Today, it’s quite easy for ambitious, educated people to come and work in Canada. The Global Skills Strategy, started last November, has shortened the visa application process to 2 weeks for the much-needed talent (compare that to the 18 months for an H1B1 Visa in the US). Another incredible initiative is the automatic 3-year Post-Graduate Open Work Permit for anyone who has completed a university degree in Canada.

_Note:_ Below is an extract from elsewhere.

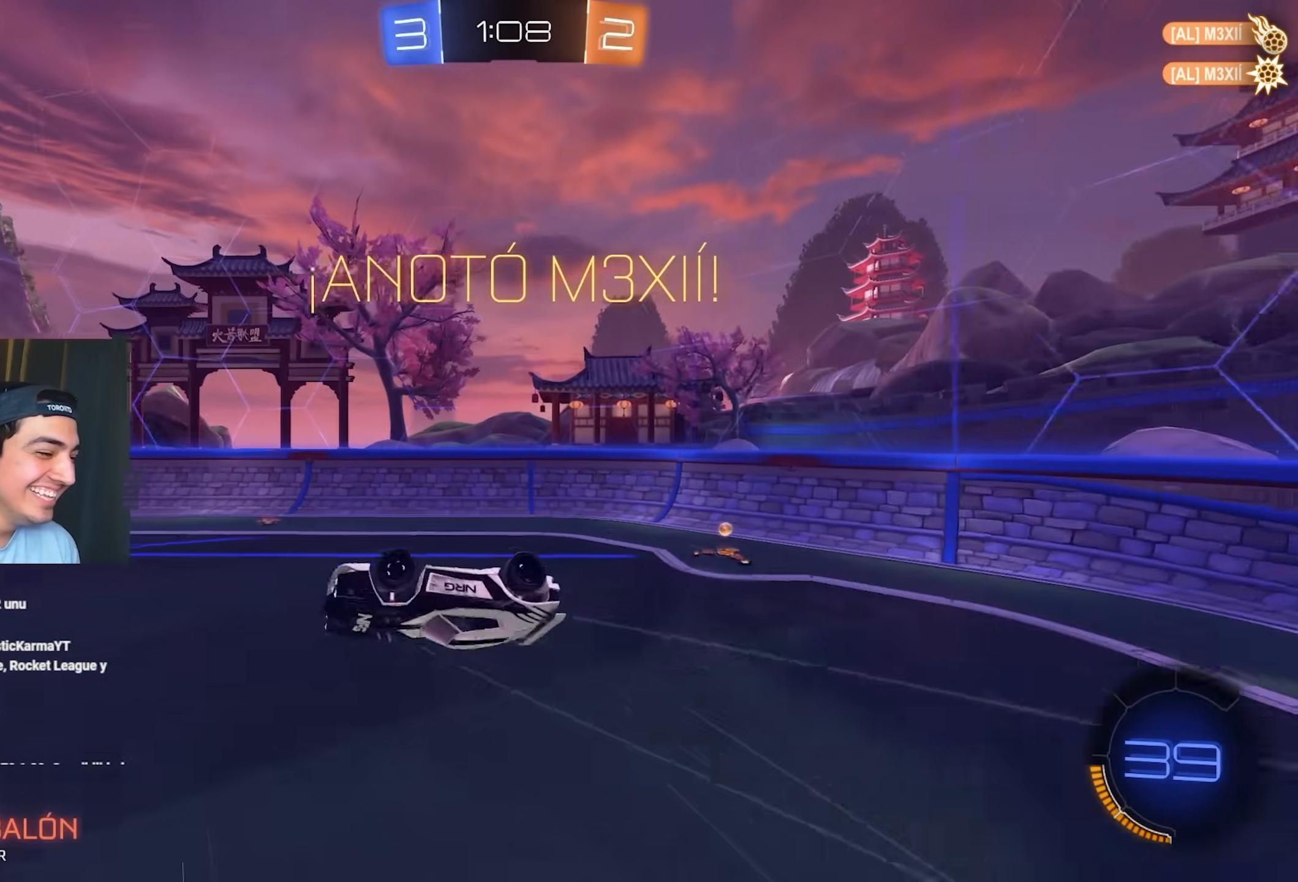
{"dt_ms": 500, "buttons": [], "left_stick": "down-left", "events": [[133, "X", "down"], [317, "X", "up"], [383, "left_stick", "down-left"]]}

This is critical for the AI industry. Our talent report came up with only about 20,000 AI experts on earth. Even if we were so lucky to have all of them show up in Canada, we would not only have work for all of them, we would still hire every AI student graduating out of University.
Let’s continue to open up immigration to increase and sustain our talent pool growth.

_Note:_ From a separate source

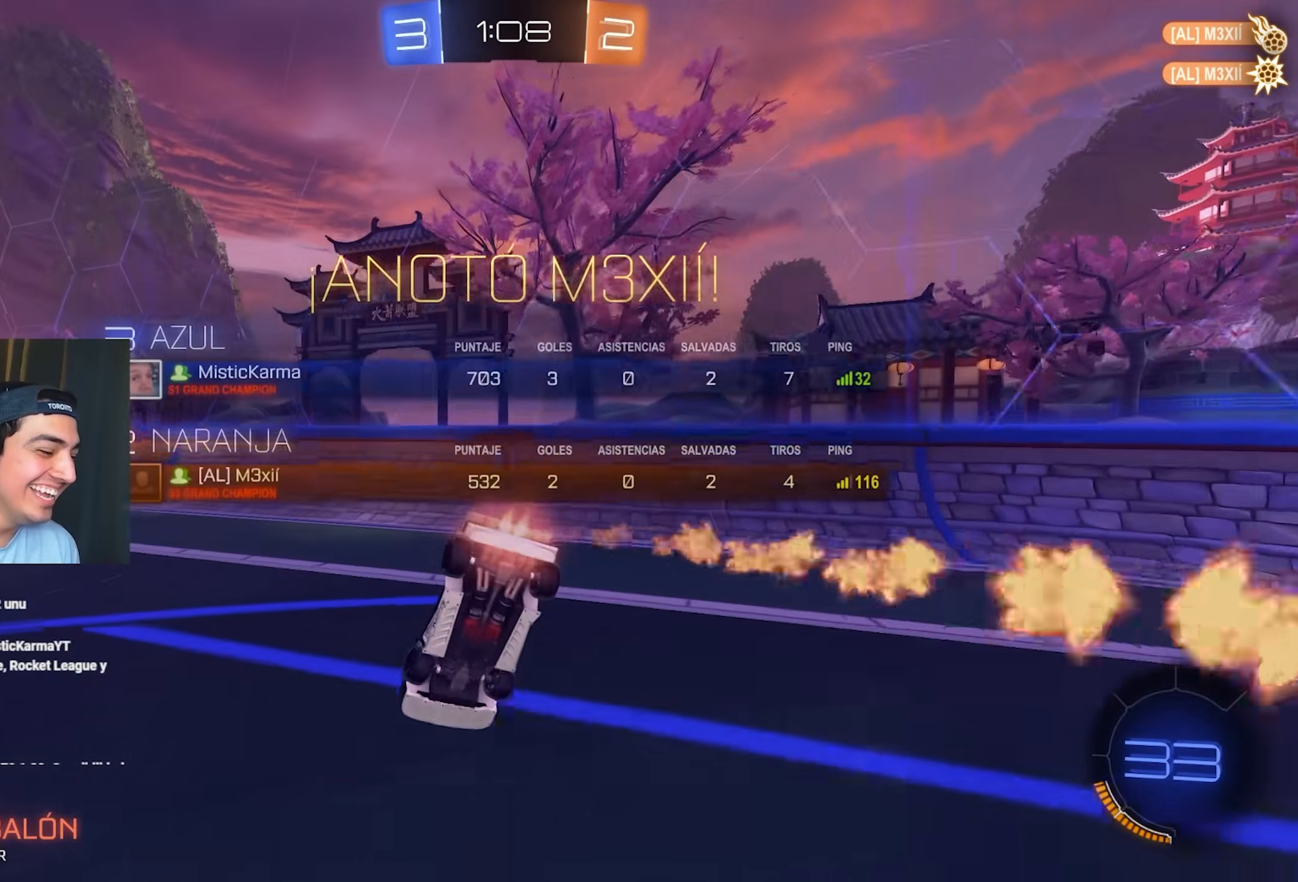
{"dt_ms": 500, "buttons": [], "left_stick": "up-left", "events": [[33, "left_stick", "down"], [150, "left_stick", "center"], [417, "left_stick", "up"], [500, "left_stick", "up-left"]]}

Connect Canada’s AI Corridor
Canadian cities cannot complete the maturing process alone. Two weeks ago, 25 EU countries recognized that alone they would be left behind in AI and so they needed to band together to share resources and projects. In Canada, we need a national effort, and to build as many bridges as possible. We’ve had a healthy competition between cities, especially Toronto and Montreal, but we’re reaching a point where it will hurt us more than help us. Similarly sized hubs like London, Paris, or New York benefit from being self-contained, whereas Canada’s hubs have their relative strengths. Toronto’s strength is in funding; Montreal and Waterloo’s is research; Ottawa and Quebec’s is policy.
Our big, unaddressed disadvantage is geography. A 4-5 hour train ride between Montreal and Toronto is too long. VIA Rail’s research into a dedicated rail line for the Windsor-Quebec City Corridor is a great first step. This corridor contains 5 of the 7 hub cities our report covered (Waterloo, Toronto, Ottawa, Montreal, and Quebec City). The dedicated rail will potentially have trains running at up to 177km/hr every 45 min, dropping travel time by about 25%. Let’s do that, and let’s keep looking ahead. Imagine the possibilities of a 30-minute trip enabled by either a hyperloop or high-speed train.
A model for a more connected ecosystem lies in the ability of assets to flow between cities and allow many groups to grow, not just in one of the hubs. AI cuts across our economy and so must be treated a multi-disciplinary development. The needed scale for this type of cross-functional effort is difficult to achieve. Our institutions will take time to adapt, and we need to let them. But it will be much less painful if we create more opportunities for collaboration by opening up our country’s, and our cities’, borders.
Special thanks to: Yoan Mantha, Simon Hudson, Ahyoung Lee, Amanda Durepos, Wei-Wei Lin, Caroline Bourbonniere, and Genevieve Jacovella Remillard for all their efforts in putting this together.
*This model is an assessment of entire startup ecosystems, so the sizes of each stage I am considering for an AI ecosystem are relatively smaller than Startup Genome’s thresholds.
**These long-term investments in research also directly lead to a new generation of high-valuation startups homegrown in Canada. This last year saw multiple AI companies receiving rounds of $100M+, and overall the number of active AI-related startups has grown by 28%.